→ **What is required**
Copy every line of the records below word for word. Keep each field name, value, spelling and punctuation the same.

→ **Information provided**
┌──
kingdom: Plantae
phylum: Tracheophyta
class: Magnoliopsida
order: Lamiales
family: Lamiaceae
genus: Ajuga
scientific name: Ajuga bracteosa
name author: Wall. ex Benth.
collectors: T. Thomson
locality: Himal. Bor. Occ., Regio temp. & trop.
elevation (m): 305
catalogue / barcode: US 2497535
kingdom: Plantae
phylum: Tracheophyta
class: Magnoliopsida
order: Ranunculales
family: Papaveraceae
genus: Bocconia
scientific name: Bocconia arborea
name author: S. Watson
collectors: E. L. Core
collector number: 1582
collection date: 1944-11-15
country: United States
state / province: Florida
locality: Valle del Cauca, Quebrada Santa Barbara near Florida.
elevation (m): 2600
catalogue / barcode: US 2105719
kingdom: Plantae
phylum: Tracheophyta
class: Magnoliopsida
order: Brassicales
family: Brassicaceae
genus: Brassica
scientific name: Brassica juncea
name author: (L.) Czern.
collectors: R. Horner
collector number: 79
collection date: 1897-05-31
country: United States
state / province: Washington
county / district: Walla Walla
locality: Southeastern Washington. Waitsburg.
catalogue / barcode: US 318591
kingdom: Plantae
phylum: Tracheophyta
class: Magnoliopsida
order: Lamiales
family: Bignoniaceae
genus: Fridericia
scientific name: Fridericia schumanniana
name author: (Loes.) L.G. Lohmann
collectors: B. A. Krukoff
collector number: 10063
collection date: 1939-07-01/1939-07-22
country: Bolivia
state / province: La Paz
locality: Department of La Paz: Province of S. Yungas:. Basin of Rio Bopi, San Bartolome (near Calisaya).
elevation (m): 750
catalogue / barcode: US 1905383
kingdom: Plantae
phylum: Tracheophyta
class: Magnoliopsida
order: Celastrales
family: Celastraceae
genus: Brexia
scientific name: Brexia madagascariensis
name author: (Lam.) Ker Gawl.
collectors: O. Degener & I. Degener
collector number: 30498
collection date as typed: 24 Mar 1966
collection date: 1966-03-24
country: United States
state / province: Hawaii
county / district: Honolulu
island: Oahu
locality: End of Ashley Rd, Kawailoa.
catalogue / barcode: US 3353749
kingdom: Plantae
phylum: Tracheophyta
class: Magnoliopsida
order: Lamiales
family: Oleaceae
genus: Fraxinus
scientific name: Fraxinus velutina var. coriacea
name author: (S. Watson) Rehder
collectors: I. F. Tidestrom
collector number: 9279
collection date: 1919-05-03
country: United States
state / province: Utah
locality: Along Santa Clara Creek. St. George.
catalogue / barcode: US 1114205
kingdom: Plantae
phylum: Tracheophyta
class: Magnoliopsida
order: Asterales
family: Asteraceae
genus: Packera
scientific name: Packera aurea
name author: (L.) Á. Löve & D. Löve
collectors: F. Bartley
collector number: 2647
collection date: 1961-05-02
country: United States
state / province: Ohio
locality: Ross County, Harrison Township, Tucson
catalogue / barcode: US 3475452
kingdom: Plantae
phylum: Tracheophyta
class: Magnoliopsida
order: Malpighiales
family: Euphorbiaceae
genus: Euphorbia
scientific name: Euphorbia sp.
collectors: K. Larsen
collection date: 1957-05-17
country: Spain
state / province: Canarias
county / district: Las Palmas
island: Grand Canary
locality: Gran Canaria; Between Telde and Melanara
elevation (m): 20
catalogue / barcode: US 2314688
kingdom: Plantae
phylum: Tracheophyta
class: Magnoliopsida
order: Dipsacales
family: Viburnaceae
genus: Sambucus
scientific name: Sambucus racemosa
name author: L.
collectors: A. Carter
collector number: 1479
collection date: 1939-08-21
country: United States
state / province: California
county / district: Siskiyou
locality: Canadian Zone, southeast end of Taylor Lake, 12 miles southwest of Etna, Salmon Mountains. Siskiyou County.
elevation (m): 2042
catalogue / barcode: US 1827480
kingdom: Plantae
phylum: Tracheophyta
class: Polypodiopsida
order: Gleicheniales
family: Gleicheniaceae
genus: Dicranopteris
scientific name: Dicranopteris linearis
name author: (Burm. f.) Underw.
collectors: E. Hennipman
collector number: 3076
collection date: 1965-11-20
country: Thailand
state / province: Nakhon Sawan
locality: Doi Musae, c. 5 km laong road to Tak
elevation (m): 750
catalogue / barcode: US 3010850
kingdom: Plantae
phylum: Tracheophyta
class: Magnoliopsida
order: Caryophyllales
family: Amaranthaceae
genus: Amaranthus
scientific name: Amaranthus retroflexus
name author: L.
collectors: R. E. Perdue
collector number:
└──
→ **Complete output**
kingdom: Plantae
phylum: Tracheophyta
class: Magnoliopsida
order: Lamiales
family: Lamiaceae
genus: Ajuga
scientific name: Ajuga bracteosa
name author: Wall. ex Benth.
collectors: T. Thomson
locality: Himal. Bor. Occ., Regio temp. & trop.
elevation (m): 305
catalogue / barcode: US 2497535
kingdom: Plantae
phylum: Tracheophyta
class: Magnoliopsida
order: Ranunculales
family: Papaveraceae
genus: Bocconia
scientific name: Bocconia arborea
name author: S. Watson
collectors: E. L. Core
collector number: 1582
collection date: 1944-11-15
country: United States
state / province: Florida
locality: Valle del Cauca, Quebrada Santa Barbara near Florida.
elevation (m): 2600
catalogue / barcode: US 2105719
kingdom: Plantae
phylum: Tracheophyta
class: Magnoliopsida
order: Brassicales
family: Brassicaceae
genus: Brassica
scientific name: Brassica juncea
name author: (L.) Czern.
collectors: R. Horner
collector number: 79
collection date: 1897-05-31
country: United States
state / province: Washington
county / district: Walla Walla
locality: Southeastern Washington. Waitsburg.
catalogue / barcode: US 318591
kingdom: Plantae
phylum: Tracheophyta
class: Magnoliopsida
order: Lamiales
family: Bignoniaceae
genus: Fridericia
scientific name: Fridericia schumanniana
name author: (Loes.) L.G. Lohmann
collectors: B. A. Krukoff
collector number: 10063
collection date: 1939-07-01/1939-07-22
country: Bolivia
state / province: La Paz
locality: Department of La Paz: Province of S. Yungas:. Basin of Rio Bopi, San Bartolome (near Calisaya).
elevation (m): 750
catalogue / barcode: US 1905383
kingdom: Plantae
phylum: Tracheophyta
class: Magnoliopsida
order: Celastrales
family: Celastraceae
genus: Brexia
scientific name: Brexia madagascariensis
name author: (Lam.) Ker Gawl.
collectors: O. Degener & I. Degener
collector number: 30498
collection date as typed: 24 Mar 1966
collection date: 1966-03-24
country: United States
state / province: Hawaii
county / district: Honolulu
island: Oahu
locality: End of Ashley Rd, Kawailoa.
catalogue / barcode: US 3353749
kingdom: Plantae
phylum: Tracheophyta
class: Magnoliopsida
order: Lamiales
family: Oleaceae
genus: Fraxinus
scientific name: Fraxinus velutina var. coriacea
name author: (S. Watson) Rehder
collectors: I. F. Tidestrom
collector number: 9279
collection date: 1919-05-03
country: United States
state / province: Utah
locality: Along Santa Clara Creek. St. George.
catalogue / barcode: US 1114205
kingdom: Plantae
phylum: Tracheophyta
class: Magnoliopsida
order: Asterales
family: Asteraceae
genus: Packera
scientific name: Packera aurea
name author: (L.) Á. Löve & D. Löve
collectors: F. Bartley
collector number: 2647
collection date: 1961-05-02
country: United States
state / province: Ohio
locality: Ross County, Harrison Township, Tucson
catalogue / barcode: US 3475452
kingdom: Plantae
phylum: Tracheophyta
class: Magnoliopsida
order: Malpighiales
family: Euphorbiaceae
genus: Euphorbia
scientific name: Euphorbia sp.
collectors: K. Larsen
collection date: 1957-05-17
country: Spain
state / province: Canarias
county / district: Las Palmas
island: Grand Canary
locality: Gran Canaria; Between Telde and Melanara
elevation (m): 20
catalogue / barcode: US 2314688
kingdom: Plantae
phylum: Tracheophyta
class: Magnoliopsida
order: Dipsacales
family: Viburnaceae
genus: Sambucus
scientific name: Sambucus racemosa
name author: L.
collectors: A. Carter
collector number: 1479
collection date: 1939-08-21
country: United States
state / province: California
county / district: Siskiyou
locality: Canadian Zone, southeast end of Taylor Lake, 12 miles southwest of Etna, Salmon Mountains. Siskiyou County.
elevation (m): 2042
catalogue / barcode: US 1827480
kingdom: Plantae
phylum: Tracheophyta
class: Polypodiopsida
order: Gleicheniales
family: Gleicheniaceae
genus: Dicranopteris
scientific name: Dicranopteris linearis
name author: (Burm. f.) Underw.
collectors: E. Hennipman
collector number: 3076
collection date: 1965-11-20
country: Thailand
state / province: Nakhon Sawan
locality: Doi Musae, c. 5 km laong road to Tak
elevation (m): 750
catalogue / barcode: US 3010850
kingdom: Plantae
phylum: Tracheophyta
class: Magnoliopsida
order: Caryophyllales
family: Amaranthaceae
genus: Amaranthus
scientific name: Amaranthus retroflexus
name author: L.
collectors: R. E. Perdue
collector number:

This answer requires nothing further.